Beberapa faktor lain, seperti jenis tanah, kondisi lahan, hingga iklim, juga menjadi pertimbangan.
"Badak memerlukan kondisi iklim yang selalu basah sepanjang tahun," imbuhnya.
`Cari lokasi tuh susah`
Rencana pemindahan sebagian badak Jawa ke habitat kedua sudah molor dari rencana. Seharusnya, penentuan lokasi habitat kedua dilakukan tahun 2017, sehingga tahun ini bisa dimulai proses pemindahan badak.
"Namanya perencanaan kadang-kadang tidak sesuai dengan kenyataan, kan," ungkap kepala Taman Nasional Ujung Kulon, Mamat Rahmat. "Banyak kendala, faktor teknis-non-teknisnya, ada kendala internal, ada eksternal."
Mamat menyatakan bahwa pemerintah bersama sejumlah lembaga pelestari lingkungan telah mensurvei 10 lokasi potensial. Dari sepuluh, mereka menemukan satu wilayah yang mendekati kondisi alam Taman Nasional Ujung Kulon. "Suaka Margasatwa Cikepuh," ungkapnya.
Namun, lagi-lagi kendala muncul.
"Tapi di sana juga ada kegiatan pinjam-pakai dengan Kostrad, (untuk) latihan tempur. Nah ini juga, pengaruh dengan dentuman suara senjata dan meriam terhadap badak ini perlu kajian, kan?"
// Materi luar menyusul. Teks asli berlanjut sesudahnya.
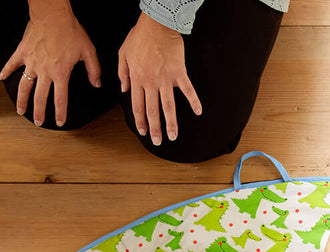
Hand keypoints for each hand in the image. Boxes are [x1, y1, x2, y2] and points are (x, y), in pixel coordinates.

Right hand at [0, 0, 100, 126]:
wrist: (52, 14)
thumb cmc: (70, 31)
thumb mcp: (88, 52)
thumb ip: (93, 70)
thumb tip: (96, 84)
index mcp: (61, 73)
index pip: (60, 99)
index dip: (60, 112)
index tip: (59, 122)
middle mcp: (45, 71)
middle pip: (40, 97)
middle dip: (39, 112)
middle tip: (38, 123)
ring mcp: (31, 62)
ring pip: (24, 85)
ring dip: (22, 99)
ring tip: (21, 111)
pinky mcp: (22, 51)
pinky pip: (12, 63)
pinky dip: (6, 71)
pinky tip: (1, 78)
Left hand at [118, 12, 201, 145]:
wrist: (156, 24)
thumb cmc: (139, 37)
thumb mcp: (123, 53)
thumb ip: (122, 73)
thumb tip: (123, 89)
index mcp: (137, 79)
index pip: (137, 105)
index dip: (140, 120)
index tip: (143, 132)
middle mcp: (151, 82)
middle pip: (152, 110)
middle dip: (154, 128)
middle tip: (157, 142)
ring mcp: (166, 79)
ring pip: (168, 106)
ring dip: (171, 123)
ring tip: (173, 136)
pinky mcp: (179, 73)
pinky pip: (187, 90)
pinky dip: (194, 101)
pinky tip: (198, 112)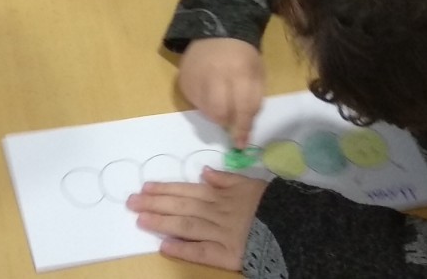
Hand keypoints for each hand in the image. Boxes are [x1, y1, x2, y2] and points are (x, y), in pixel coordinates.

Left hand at [127, 168, 266, 270]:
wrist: (296, 227)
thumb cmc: (274, 205)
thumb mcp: (252, 184)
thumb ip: (227, 179)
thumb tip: (205, 171)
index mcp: (223, 194)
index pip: (188, 190)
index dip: (165, 189)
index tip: (145, 187)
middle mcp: (217, 211)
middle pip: (182, 206)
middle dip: (155, 203)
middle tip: (131, 202)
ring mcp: (220, 233)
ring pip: (186, 225)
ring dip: (162, 222)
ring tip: (141, 219)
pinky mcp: (227, 255)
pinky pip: (201, 251)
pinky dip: (182, 249)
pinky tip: (164, 246)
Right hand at [179, 38, 263, 146]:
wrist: (218, 31)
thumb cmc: (244, 57)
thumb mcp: (257, 76)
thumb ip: (253, 103)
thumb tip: (243, 133)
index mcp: (241, 73)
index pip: (242, 108)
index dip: (242, 129)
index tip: (241, 145)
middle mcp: (216, 75)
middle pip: (218, 112)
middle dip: (226, 120)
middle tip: (230, 116)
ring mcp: (196, 76)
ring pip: (204, 110)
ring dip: (214, 112)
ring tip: (220, 97)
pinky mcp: (183, 79)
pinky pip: (193, 102)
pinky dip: (202, 103)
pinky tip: (208, 90)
Perambahan lahan oleh manusia -yang bisa mengancam habitat badak Jawa- juga masih terjadi di sana. Ini yang membuat rencana pemindahan badak Jawa ke habitat kedua tersendat.
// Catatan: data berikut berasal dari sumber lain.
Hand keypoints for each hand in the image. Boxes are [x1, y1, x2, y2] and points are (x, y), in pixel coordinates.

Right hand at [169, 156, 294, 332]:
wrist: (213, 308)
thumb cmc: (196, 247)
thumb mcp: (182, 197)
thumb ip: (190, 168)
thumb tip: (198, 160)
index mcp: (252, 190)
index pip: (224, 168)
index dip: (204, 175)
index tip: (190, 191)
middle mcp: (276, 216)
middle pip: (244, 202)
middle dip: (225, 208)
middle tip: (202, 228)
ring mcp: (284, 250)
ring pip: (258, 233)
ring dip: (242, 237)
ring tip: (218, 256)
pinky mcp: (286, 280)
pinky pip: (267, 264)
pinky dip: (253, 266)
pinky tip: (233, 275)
"Kita cari lokasi tuh susah, di pulau Jawa maupuan di luar Jawa, mencari hutan yang cukup luasannya, yang masih aman, kan susah ya," ujar Mamat. "Karena minimal lima ribu hektar, harus satu hamparan."
Memindahkan binatang, menurutnya, bukan sekadar mengangkut mereka dari satu tempat ke tempat lain. Lokasi tersebut harus sudah siap ditinggali spesies badak paling langka di dunia tersebut.
"Harus tersedia dulu makanannya, airnya, bagaimana penyakit di situ, bagaimana predatornya, bagaimana kompetitornya, bagaimana pemerintah daerahnya, bagaimana masyarakat sekitar," ungkap Mamat menjelaskan.
Widodo, yang yayasannya menjadi salah satu partner pemerintah untuk mencari habitat kedua bagi badak Jawa, melihat Sumatera sebagai lokasi potensial. Pasalnya, badak Jawa pernah hidup di Sumatera bersama spesies badak Sumatera. Meski demikian, mereka belum mensurvei titik mana yang paling sesuai untuk dijadikan tempat tinggal badak tersebut.
"Seperti di Berbak Sembilang, itu pernah ada badak di sana. Kemudian di daerah Bukit Tiga Puluh, itu juga ada kemungkinan di situ. Lalu, hutan restorasi ekosistem, hutan harapan di Jambi, itu juga menjadi kemungkinan," beber Widodo.
Yang jelas, pasca-tsunami Selat Sunda akibat longsoran Gunung Anak Krakatau, upaya pemindahan sebagian populasi badak Jawa ke habitat baru dianggap semakin genting untuk dilakukan.
"Kami mungkin akan melapor ke ibu direktur dan bapak dirjen terkait dengan ancaman yang nyata ini, sehingga supaya bisa lebih cepat mengambil langkah dalam menyiapkan second habitat ," kata Mamat.
Ia tak ingin nasib badak Jawa berakhir karena keterlambatan upaya penyelamatan.
"Seandainya suatu saat di Ujung Kulon kena letusan (Anak) Krakatau seperti tahun 1883, maka masih ada cadangan (badak Jawa) di tempat yang baru itu," pungkasnya.